• EXERCISE GOAL:
Could you output each line below exactly as it appears, excluding any pictures?

• EXTRACTED INFORMATION:
%%

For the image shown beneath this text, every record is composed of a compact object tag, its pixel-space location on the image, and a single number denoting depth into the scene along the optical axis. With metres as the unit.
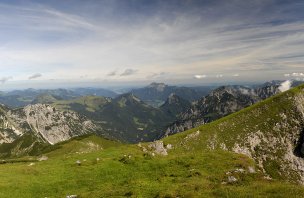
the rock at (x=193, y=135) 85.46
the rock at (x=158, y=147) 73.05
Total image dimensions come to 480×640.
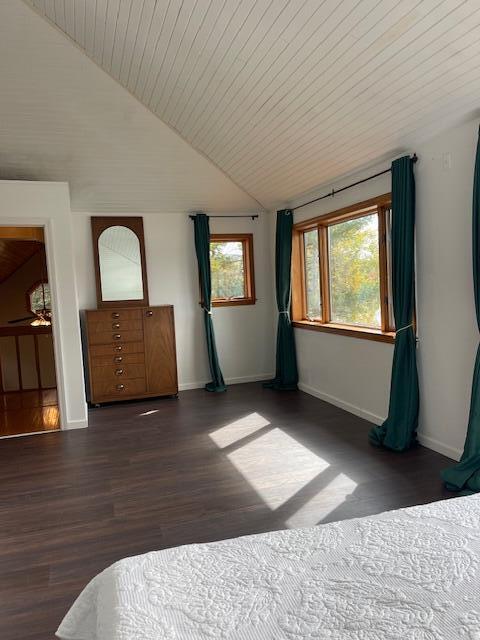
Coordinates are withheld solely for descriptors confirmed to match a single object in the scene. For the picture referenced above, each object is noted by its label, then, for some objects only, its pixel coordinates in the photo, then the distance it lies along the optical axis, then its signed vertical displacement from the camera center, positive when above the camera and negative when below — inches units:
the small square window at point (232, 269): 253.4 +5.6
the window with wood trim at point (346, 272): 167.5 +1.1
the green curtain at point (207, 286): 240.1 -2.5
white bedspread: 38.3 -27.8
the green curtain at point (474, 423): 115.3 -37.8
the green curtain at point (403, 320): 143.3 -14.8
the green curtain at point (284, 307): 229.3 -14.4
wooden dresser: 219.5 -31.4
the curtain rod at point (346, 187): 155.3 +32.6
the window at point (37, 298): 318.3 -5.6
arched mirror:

%%

• SOLUTION TO THIS TASK:
For the image shown beneath this text, every record is composed of a compact object tag, its pixel-space location on the image, and a single number denoting depth into the scene along the optical axis. With metres as the unit.
the rock at (x=193, y=135) 85.46
the rock at (x=158, y=147) 73.05
Total image dimensions come to 480×640.
Coordinates are withheld solely for descriptors confirmed to match a single object in the scene. For the picture referenced above, each object is noted by its label, then, for some objects only, its pixel coordinates in the photo, then the distance it lies along the optical axis, then its signed vertical displacement from the camera center, positive when above the camera and negative when below — inches units:
the small square window at point (232, 269): 253.4 +5.6
the window with wood trim at point (346, 272): 167.5 +1.1
the green curtain at point (207, 286): 240.1 -2.5
white bedspread: 38.3 -27.8
the green curtain at point (474, 423): 115.3 -37.8
the green curtain at point (403, 320): 143.3 -14.8
the green curtain at point (284, 307): 229.3 -14.4
wooden dresser: 219.5 -31.4
the curtain rod at point (346, 187): 155.3 +32.6
the window at point (37, 298): 318.3 -5.6
arched mirror:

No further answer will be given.